Mar 1, 2018, 2:24 am

The slipcased edition of the upcoming Rachel Carson: Silent Spring & Other Writings on the Environment volume is now available for purchase on LOA's subscribers' pages, and from the detailed course description, it looks like it will be even better than I had hoped.

David, is that the end of LOA's interest in Carson, or is there a possibly of other writings of hers being published? Her oceanographic books in particular come to mind.

2jroger1
Mar 1, 2018, 10:27 am

The Sea Around Us was the first nature book I ever read, and it still sticks with me.

3euphorb
Mar 1, 2018, 12:40 pm

There are three sea books by Rachel Carson; they are Under the Sea Wind, The Sea Around Us, and The Edge of the Sea. All are natural history classics, and all are written in Rachel Carson's outstanding literary style (she started out as an English major and throughout her life aspired to combine excellent writing with her scientific work). These would make an excellent second volume of Rachel Carson's work. There is a final, posthumous, book called The Sense of Wonder -- with very short text and full-page photographs. I think this was put together by others after her death based on an earlier essay, and I wonder whether that earlier essay is already included in the current volume (the 1956 essay entitled "Help Your Child to Wonder").

4DCloyceSmith
Editado: Mar 20, 2018, 1:48 pm

A little late to this discussion, but (to quote the Note on the Text in the LOA's Silent Spring edition), "A Library of America volume in preparation will gather her 'sea trilogy': Under the Sea- Wind (1941), The Sea Around Us (1951), and The Edge of the Sea (1955)."

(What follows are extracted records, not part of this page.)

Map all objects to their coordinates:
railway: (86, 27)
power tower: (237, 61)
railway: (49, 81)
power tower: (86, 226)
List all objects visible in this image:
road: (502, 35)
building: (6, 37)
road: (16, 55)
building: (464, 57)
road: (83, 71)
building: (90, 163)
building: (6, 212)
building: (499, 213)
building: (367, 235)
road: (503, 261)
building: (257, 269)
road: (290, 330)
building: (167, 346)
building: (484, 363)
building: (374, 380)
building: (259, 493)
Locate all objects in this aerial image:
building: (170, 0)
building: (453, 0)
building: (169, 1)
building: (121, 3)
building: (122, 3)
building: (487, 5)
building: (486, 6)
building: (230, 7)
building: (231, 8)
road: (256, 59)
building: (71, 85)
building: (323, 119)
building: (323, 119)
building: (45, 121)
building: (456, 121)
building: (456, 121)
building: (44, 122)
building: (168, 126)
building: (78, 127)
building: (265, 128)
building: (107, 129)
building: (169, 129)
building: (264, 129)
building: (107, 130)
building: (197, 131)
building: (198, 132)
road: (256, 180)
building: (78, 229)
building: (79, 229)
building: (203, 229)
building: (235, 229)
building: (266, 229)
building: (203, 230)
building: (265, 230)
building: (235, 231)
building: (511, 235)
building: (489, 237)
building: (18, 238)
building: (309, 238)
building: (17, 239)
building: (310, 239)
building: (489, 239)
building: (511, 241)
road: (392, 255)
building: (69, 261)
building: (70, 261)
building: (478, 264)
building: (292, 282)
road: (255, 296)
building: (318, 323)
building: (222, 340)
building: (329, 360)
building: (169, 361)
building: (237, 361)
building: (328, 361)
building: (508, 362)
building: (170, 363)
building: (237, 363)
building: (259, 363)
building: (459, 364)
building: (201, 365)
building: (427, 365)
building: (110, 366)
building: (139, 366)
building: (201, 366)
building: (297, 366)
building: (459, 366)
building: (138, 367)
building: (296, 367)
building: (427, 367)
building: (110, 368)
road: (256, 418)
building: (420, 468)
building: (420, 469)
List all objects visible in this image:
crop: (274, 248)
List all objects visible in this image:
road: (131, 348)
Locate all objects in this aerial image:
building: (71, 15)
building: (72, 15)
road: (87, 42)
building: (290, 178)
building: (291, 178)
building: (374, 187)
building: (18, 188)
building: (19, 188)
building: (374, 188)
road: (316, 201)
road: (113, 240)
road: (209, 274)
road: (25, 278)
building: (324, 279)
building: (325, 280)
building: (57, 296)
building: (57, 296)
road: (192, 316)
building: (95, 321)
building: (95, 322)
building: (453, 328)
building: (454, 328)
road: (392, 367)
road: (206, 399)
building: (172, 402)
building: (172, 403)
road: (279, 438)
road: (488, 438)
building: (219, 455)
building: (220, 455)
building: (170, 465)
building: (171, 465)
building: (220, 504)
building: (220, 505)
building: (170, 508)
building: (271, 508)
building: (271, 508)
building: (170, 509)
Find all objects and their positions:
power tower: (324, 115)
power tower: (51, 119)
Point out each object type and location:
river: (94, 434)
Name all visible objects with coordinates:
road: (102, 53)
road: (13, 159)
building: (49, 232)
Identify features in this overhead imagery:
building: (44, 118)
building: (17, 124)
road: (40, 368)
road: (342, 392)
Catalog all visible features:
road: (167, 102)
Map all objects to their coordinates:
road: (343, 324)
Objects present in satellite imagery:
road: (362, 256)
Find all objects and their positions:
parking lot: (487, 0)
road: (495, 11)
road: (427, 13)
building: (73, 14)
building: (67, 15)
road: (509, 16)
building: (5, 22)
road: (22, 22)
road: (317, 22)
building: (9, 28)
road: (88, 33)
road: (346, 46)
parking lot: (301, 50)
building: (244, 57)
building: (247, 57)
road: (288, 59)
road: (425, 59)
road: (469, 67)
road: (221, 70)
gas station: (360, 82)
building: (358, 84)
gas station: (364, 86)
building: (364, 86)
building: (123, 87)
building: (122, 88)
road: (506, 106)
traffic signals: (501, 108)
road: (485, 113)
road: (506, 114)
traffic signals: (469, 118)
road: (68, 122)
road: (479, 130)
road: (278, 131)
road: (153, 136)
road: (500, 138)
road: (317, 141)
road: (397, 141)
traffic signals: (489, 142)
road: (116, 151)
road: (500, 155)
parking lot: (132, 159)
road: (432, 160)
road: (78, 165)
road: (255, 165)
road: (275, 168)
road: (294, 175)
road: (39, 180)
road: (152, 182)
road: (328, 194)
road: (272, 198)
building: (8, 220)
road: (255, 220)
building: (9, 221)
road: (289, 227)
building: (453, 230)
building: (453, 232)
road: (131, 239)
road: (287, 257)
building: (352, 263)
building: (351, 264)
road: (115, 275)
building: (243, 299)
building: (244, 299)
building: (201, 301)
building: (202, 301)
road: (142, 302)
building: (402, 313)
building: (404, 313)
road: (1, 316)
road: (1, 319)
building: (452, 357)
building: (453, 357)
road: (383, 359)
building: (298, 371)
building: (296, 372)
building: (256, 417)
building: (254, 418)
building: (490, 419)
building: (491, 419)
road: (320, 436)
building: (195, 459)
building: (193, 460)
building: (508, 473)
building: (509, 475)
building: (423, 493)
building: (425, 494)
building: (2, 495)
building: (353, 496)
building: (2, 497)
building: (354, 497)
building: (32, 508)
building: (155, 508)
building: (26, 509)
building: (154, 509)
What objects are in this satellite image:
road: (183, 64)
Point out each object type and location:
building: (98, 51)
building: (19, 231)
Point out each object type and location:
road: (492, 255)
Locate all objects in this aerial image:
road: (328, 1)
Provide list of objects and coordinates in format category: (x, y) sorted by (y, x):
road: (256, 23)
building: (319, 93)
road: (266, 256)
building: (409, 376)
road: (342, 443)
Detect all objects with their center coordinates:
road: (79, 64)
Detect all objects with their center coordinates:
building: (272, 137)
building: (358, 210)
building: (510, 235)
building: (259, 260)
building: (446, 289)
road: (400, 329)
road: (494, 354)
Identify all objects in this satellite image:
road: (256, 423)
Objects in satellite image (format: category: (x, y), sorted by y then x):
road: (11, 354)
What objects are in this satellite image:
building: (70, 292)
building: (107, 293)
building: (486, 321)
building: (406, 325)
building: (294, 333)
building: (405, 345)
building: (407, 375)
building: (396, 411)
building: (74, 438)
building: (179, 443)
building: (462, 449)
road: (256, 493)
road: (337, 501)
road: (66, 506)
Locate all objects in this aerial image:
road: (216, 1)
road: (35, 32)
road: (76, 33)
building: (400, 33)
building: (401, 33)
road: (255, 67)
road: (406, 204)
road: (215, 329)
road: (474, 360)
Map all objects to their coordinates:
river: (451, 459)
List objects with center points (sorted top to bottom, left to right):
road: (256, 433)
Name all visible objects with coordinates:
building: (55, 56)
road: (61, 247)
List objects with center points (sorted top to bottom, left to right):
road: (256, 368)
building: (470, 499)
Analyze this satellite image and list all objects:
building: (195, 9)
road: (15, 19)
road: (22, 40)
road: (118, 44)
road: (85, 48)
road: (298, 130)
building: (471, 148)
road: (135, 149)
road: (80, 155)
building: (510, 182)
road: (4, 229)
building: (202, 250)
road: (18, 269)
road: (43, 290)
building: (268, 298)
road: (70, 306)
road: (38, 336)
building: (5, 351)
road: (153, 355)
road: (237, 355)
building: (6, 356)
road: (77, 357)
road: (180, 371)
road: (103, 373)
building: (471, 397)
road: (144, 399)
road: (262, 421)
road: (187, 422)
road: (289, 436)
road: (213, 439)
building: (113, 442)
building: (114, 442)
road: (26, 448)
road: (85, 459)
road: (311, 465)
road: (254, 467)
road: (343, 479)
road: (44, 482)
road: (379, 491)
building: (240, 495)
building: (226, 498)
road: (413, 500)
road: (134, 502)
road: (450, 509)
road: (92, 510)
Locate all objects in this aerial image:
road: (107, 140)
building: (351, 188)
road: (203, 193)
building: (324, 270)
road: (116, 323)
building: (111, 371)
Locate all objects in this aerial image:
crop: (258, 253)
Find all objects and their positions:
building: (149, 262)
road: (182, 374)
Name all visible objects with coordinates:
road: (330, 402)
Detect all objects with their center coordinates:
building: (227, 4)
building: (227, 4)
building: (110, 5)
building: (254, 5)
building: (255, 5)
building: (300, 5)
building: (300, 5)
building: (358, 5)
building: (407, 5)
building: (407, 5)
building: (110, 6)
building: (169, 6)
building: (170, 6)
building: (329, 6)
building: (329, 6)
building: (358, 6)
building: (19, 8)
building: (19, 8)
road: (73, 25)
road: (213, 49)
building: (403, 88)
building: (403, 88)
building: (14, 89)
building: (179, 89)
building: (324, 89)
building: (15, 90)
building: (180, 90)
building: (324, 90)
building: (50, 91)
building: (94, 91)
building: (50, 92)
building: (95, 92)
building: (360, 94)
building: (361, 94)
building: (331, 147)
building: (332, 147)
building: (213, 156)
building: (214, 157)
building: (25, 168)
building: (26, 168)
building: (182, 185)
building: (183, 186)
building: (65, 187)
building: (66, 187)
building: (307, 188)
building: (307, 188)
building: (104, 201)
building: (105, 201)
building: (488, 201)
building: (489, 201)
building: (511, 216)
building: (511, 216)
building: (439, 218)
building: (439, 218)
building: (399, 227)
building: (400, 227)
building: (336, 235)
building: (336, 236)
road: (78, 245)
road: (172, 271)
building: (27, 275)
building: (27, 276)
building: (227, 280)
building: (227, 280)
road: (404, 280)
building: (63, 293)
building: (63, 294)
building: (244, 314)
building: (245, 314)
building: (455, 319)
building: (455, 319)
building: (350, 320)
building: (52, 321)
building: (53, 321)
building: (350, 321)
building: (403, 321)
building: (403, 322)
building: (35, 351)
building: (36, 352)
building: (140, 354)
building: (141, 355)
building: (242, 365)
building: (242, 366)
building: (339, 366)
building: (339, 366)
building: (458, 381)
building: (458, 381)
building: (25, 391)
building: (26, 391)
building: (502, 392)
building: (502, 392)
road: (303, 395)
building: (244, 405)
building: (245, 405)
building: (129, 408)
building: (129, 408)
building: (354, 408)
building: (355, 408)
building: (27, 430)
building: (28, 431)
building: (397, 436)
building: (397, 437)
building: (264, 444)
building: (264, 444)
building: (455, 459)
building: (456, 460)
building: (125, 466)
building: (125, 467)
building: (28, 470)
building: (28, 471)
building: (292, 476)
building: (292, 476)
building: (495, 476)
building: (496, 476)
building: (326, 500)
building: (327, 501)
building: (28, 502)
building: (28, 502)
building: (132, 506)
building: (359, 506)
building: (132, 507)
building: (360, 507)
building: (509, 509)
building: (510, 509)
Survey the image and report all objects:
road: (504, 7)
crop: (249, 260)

It has not yet been slotted in the schedule but it is indeed in the works.

Also, >3 euphorb::

"Help Your Child to Wonder" is indeed included in the Silent Spring volume.

--David

5elenchus
Editado: Mar 20, 2018, 2:13 pm

The Sea Trilogy was new to me, reading about it first in this thread.

How timely then that the New Yorker publishes this article on Carson's self-identification as a "poet of the sea".

Perhaps the author should read David's post here: "it’s heartbreaking to see that a new collection, “Silent Spring and Other Writings on the Environment,” edited by Sandra Steingraber (Library of America), includes not one drop of her writing about the sea." (Of course, she could have consulted the Note on the Text and learned of the new volume.)

6olepuppy
Editado: Mar 20, 2018, 7:23 pm

I hope Undersea, a 1937 Atlantic Monthly article, and any other small writings about the sea, by Rachel Carson will be included in the future volume. Undersea begins," Who has known the sea? Neither you nor I, with our earth-bound senses, know the foam and surge of the tide that beats over the crab hiding under the seaweed of his tide-pool home; or the lilt of the long, slow swells of mid-ocean, where shoals of wandering fish prey and are preyed upon, and the dolphin breaks the waves to breathe the upper atmosphere." Undersea is a wonderful essay and could preface the three sea books.

edited for clarity

7euphorb
Mar 20, 2018, 4:50 pm

> 4 Thanks, David! I'm glad to hear of the plans for the future Rachel Carson volume. These were among the books in the wishlist I posted eight years ago in the very first entry when I created the "Future Volumes?" thread in this group, which has amazingly grown to 390 entries before spawning a Part 2.